We Georgians know the Thames too well, its sights, its sounds and, of course, its often eye-watering smells. That river can be a devil to cross and for that, we all call huzzah for the watermen who carry us safely across the waters in their familiar ferries. In today's tale, the worlds of theatre and river meet in the story of Doggett's Coat and Badge.
To start the story, we shall take a diversion by way of Dublin in pursuit of a theatrical gentleman, who made a lasting contribution to the sporting life of London. Not a great tragedian nor a noteworthy Shakespearean, it's time to pour the claret and welcome Thomas Doggett to Gin Lane!
A successful comedy actor in Ireland, Doggett was approaching middle age when he arrived in the capital to make his stage debut. He enjoyed great success as a comedic performer and became known as one third of the actor-manager triumvirate at the Drury Lane Theatre with Robert Wilks and Colley Cibber, a famed partnership eventually ended by one too many differences of opinion. He also managed the Haymarket though it isn't for his theatrical career that Thomas has caught my eye, it is for Doggett's Coat and Badge.
Married to a lady from Eltham, whilst working in the city Doggett would commute to his rooms in Chelsea from his Kent home. As was common, he spent much time travelling on the river, where he developed friendships with many of the city's 2500 watermen. The waterman were responsible for ferrying passengers across the Thames safely; each served a seven year apprenticeship and many of the watermen had followed generations of their family into the trade.

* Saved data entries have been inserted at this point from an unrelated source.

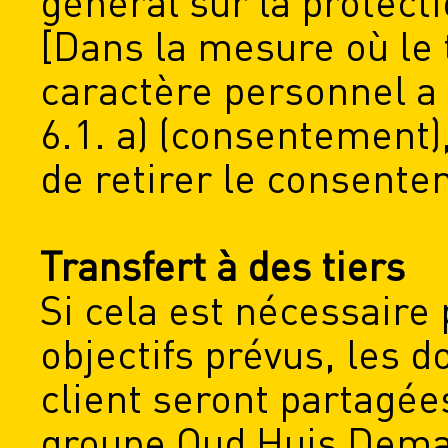
général sur la protect
[Dans la mesure où le
caractère personnel a l
6.1. a) (consentement), 
de retirer le consent
Transfert à des tiers
Si cela est nécessaire 
objectifs prévus, les 
client seront partagée
groupe Oud Huis Dema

Always fond of a little entertainment, when George I came to the throne in 1714, the patriotic Doggett decided that something should be done to mark the occasion, especially since the new monarch was one of his greatest fans. After casting around for inspiration he hit on the idea of a boat race on the Thames, to be rowed annually on 1st August. The competitors were to be six watermen who had served as apprentices for a minimum of six months and the prize for the victor would be traditional watermen's coat adorned with a silver badge bearing the white horse motif of the Hanovers. It was a handsome prize and with Doggett's talent for showmanship and publicity, a sought-after one too!
|Doggett's Coat and Badge by Thomas Rowlandson|
The early races were enormously popular and the six contestants were chosen by ballot from hundreds of entrants. Rowing their ferries against the tide, the race was a true test of strength and stamina. The watermen were a vital part of the fabric of London life and the annual event was an opportunity for them to shine and be celebrated by the people who used their services every day.
Huge crowds gathered to watch the contest and to this day the race is still held every summer, the world's oldest annual sporting event. Doggett's name lives on as the benefactor of this unique race, best enjoyed with good friends and a tasty picnic; it makes for a fine way to spend a day!